Firefighters were not aware that anyone had been present within the home at the time of the fire, and Critchley said that they made a command decision to fight the fire defensively.

“When we have a normal fire, house fire, and we can make entry, we do a primary search and a secondary search,” he said. “If you remember seeing the fire or hearing any of the gossip on (May 9), there was a whole bunch of debris on the ground of the house. All the windows were boarded up, when we tried to go in and we couldn’t get very far into the building because of the debris that was already down on the ground. It wasn’t safe for our firefighters.”

Critchley said he and his command team had interviewed neighbors and stationed hoses at every window and entry to the home with no signs of a person inside the blaze.

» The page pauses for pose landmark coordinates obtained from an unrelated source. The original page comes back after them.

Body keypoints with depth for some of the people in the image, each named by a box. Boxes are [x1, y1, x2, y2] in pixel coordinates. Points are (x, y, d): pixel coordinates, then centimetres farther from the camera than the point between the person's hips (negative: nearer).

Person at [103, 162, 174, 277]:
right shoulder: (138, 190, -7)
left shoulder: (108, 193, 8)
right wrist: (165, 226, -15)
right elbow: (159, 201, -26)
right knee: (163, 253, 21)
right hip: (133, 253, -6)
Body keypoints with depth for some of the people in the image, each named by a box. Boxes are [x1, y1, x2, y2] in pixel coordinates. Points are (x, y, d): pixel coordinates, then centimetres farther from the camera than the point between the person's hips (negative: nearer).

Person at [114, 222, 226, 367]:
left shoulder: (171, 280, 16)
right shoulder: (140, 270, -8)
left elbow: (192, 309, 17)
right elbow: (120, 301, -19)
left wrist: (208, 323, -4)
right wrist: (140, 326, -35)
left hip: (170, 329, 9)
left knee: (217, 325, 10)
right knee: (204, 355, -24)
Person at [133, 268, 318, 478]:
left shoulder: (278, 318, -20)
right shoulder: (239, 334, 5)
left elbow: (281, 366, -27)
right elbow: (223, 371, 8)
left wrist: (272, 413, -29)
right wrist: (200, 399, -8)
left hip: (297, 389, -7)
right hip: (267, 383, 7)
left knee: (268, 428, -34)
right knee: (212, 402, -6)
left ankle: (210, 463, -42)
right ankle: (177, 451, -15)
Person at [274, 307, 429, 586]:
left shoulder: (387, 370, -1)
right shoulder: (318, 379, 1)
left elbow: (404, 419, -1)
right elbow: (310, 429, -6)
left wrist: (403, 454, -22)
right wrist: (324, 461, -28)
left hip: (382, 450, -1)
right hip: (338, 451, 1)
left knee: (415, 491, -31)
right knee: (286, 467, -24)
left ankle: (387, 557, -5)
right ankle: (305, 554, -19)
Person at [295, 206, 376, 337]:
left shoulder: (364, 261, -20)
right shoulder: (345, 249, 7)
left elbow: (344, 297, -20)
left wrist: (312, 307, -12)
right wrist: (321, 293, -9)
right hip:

“We didn’t believe there was anyone inside during the fire,” he said. “We believed the opposite, that everyone left after some squatters had been evicted the week before the fire. With the debris the way it was, and the fact that the fire had been burning, I would say that the individual was not in a position to be saved. With all these factors, it’s unlikely we could have saved this person.”

Critchley emphasized this revelation already prompted him to invite an independent investigation of the fire department’s operations that night, and that he plans to amend certain practices with lessons learned to better combat structure fires in the future.